Dat de Omikron-variant de coronpandemie voor goed veranderd heeft, is een understatement. Deze nieuwste variant blijkt veel besmettelijker en heeft in zo goed als alle landen de besmettingscijfers naar recordhoogtes gestuwd. Toch was de Omikron-variant op heel wat vlakken ook goed nieuws. Deze nieuwe variatie blikt namelijk verhoudingsgewijs voor heel wat minder ziekenhuisopnames te hebben gezorgd, zeker bij wie gevaccineerd is tegen het coronavirus.
Britse, Japanse en Indiase onderzoekers ontdekten eerder al dat wijzigingen aan het stekeleiwit van het virus ervoor gezorgd hebben dat de Omikron-variant er minder goed in slaagt om de longcellen binnen te dringen en zich daar te ontwikkelen. Het virus zou zich daarentegen veel meer ontwikkelen in de bronchiën, de luchtwegvertakkingen onder de luchtpijp. Dat zorgt niet alleen voor minder zware gevallen, maar is ook de reden waarom Omikron besmettelijker is.
Vaker keelpijn
Uit een nieuw, recent onderzoek van de NHS is nogmaals gebleken dat Omikron een heel ander effect heeft op het menselijke lichaam dan de vorige grote variant, namelijk Delta. Dat verschil uit zich zeker en vast ook in de symptomen die besmette personen ondervinden.

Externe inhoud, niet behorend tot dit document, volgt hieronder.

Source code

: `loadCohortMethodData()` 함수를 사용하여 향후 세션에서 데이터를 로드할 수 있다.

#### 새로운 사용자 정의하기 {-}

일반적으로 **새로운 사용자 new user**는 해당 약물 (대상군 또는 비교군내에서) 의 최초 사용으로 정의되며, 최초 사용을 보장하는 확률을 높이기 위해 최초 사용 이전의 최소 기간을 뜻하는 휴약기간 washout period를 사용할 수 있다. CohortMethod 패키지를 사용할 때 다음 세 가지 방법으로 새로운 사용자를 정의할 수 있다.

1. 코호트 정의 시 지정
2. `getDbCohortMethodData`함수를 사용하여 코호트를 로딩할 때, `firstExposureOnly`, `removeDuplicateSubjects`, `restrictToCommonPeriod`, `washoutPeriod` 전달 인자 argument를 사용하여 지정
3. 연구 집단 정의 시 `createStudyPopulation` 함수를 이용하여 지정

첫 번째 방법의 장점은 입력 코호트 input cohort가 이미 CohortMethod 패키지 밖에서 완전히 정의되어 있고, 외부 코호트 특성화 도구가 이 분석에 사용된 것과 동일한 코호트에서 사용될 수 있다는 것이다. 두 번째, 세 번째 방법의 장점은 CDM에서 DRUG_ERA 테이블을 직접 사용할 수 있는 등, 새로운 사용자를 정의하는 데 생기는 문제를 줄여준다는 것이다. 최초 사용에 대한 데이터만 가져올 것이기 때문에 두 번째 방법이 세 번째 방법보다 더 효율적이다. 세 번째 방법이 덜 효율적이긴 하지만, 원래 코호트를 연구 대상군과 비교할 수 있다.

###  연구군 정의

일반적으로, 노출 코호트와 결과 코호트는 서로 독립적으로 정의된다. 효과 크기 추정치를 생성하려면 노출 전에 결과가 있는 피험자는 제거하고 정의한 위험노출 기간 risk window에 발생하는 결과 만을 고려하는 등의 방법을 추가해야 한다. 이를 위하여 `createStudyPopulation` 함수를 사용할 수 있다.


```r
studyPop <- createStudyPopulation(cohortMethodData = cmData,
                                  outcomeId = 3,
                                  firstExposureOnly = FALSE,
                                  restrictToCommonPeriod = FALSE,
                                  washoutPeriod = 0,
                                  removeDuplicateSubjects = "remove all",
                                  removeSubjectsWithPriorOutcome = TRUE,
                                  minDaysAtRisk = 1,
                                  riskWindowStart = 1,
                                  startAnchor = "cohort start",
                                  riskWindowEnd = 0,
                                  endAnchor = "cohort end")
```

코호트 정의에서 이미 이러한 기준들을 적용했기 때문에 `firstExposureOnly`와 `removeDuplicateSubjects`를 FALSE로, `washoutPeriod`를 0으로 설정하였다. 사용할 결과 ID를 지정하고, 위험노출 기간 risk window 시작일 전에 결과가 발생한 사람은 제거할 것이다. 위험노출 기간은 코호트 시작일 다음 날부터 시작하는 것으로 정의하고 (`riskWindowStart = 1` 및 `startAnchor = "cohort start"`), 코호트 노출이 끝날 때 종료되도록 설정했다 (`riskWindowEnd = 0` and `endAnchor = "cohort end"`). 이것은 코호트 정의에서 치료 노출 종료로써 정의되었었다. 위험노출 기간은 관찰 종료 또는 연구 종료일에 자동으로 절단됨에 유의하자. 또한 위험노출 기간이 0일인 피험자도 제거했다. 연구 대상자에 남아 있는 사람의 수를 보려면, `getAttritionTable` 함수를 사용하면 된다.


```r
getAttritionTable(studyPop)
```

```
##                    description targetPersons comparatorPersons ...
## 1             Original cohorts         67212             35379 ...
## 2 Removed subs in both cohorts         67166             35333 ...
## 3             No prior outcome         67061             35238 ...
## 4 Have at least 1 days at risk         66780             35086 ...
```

Het meest kenmerkende verschil in symptomen is het voorkomen van keelpijn. In vergelijking met de Delta-variant zouden mensen die besmet zijn met de Omikron-variant bijna dubbel zo vaak last hebben van keelpijn. Ook koorts en hoesten komt vaker voor, respectievelijk 16 en 13 procent meer in vergelijking met Delta.
Veel minder geur- en smaakverlies
Waar mensen die besmet zijn met Omikron dan weer heel wat minder vaak last van hebben, is geur- en smaakverlies. In vergelijking met Delta-besmettingen zou dat amper één vijfde zo vaak voorkomen. Rode en geïrriteerde ogen komen dan weer 30 procent minder vaak voor en ook niezen (-19 procent), een loopneus (-18 procent), kortademigheid (-16 procent), verminderde eetlust (-15 procent), hoofdpijn (-9 procent) en duizeligheid (-9 procent) wordt minder vaak vastgesteld.